▶ _YOUR GOAL_
How do the lines read from the one holding "index dip: (741, 284)" through the last line of the listing? Set them down exactly, pictures omitted.

=== Begin Enclosure ===

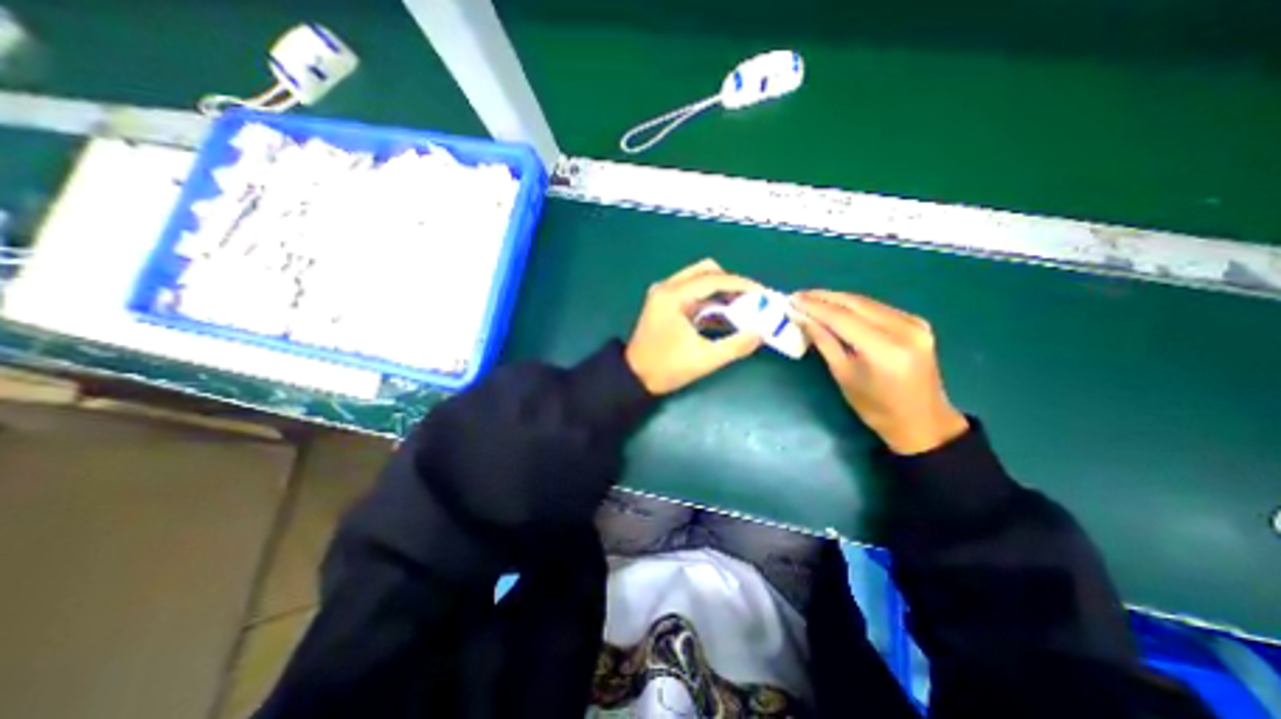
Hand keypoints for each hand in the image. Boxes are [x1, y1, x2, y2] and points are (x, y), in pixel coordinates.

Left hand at [630, 258, 764, 392]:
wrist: (634, 377)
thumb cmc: (666, 368)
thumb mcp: (704, 359)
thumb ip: (736, 345)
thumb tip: (761, 333)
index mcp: (673, 296)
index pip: (713, 279)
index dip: (741, 284)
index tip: (762, 293)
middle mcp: (667, 287)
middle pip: (706, 271)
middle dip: (731, 283)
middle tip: (750, 300)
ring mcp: (663, 294)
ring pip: (698, 280)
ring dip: (720, 291)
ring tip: (741, 308)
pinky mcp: (663, 303)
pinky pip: (691, 292)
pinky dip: (708, 299)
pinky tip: (723, 315)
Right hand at [798, 290, 965, 455]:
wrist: (922, 420)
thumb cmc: (876, 407)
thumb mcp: (843, 375)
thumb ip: (823, 341)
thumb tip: (802, 318)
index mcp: (885, 349)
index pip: (842, 318)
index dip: (814, 307)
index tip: (791, 300)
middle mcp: (904, 329)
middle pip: (855, 304)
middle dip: (823, 298)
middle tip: (798, 296)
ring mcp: (914, 323)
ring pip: (866, 302)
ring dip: (836, 299)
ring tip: (811, 299)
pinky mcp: (916, 323)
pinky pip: (877, 308)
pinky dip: (853, 306)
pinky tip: (836, 307)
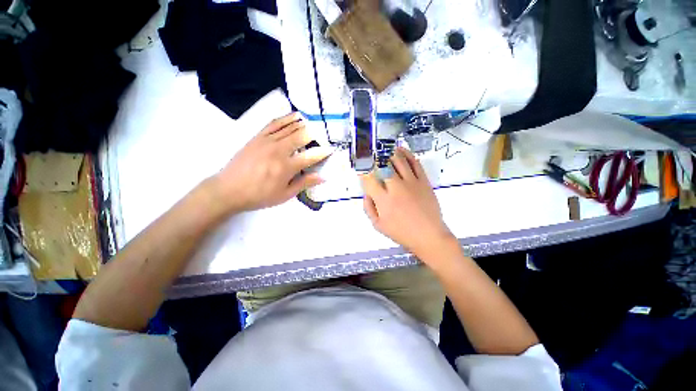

=== End Enclosure ===

▶ _EXERCISE OUTPUT_
index dip: (741, 284)
index tip: (762, 293)
middle mcp: (667, 287)
middle pip: (706, 271)
middle dip: (731, 283)
middle tip: (750, 300)
ring mcp: (663, 294)
ring pip: (698, 280)
ring dip: (720, 291)
ring tip: (741, 308)
pinky mcp: (663, 303)
pinky pip: (691, 292)
pinky dip: (708, 299)
pinky tip: (723, 315)
Right hand at [798, 290, 965, 455]:
wrist: (922, 420)
thumb cmc: (876, 407)
thumb mcp: (843, 375)
thumb ip: (823, 341)
thumb tip: (802, 318)
index mcp: (885, 349)
index pip: (842, 318)
index dip: (814, 307)
index tip: (791, 300)
middle mcp: (904, 329)
middle pip: (855, 304)
middle dip: (823, 298)
middle tip: (798, 296)
ring mcp: (914, 323)
ring pip: (866, 302)
ring dip: (836, 299)
ring tip: (811, 299)
pinky mcp: (916, 323)
pinky pip: (877, 308)
pinky dip: (853, 306)
pinky tip: (836, 307)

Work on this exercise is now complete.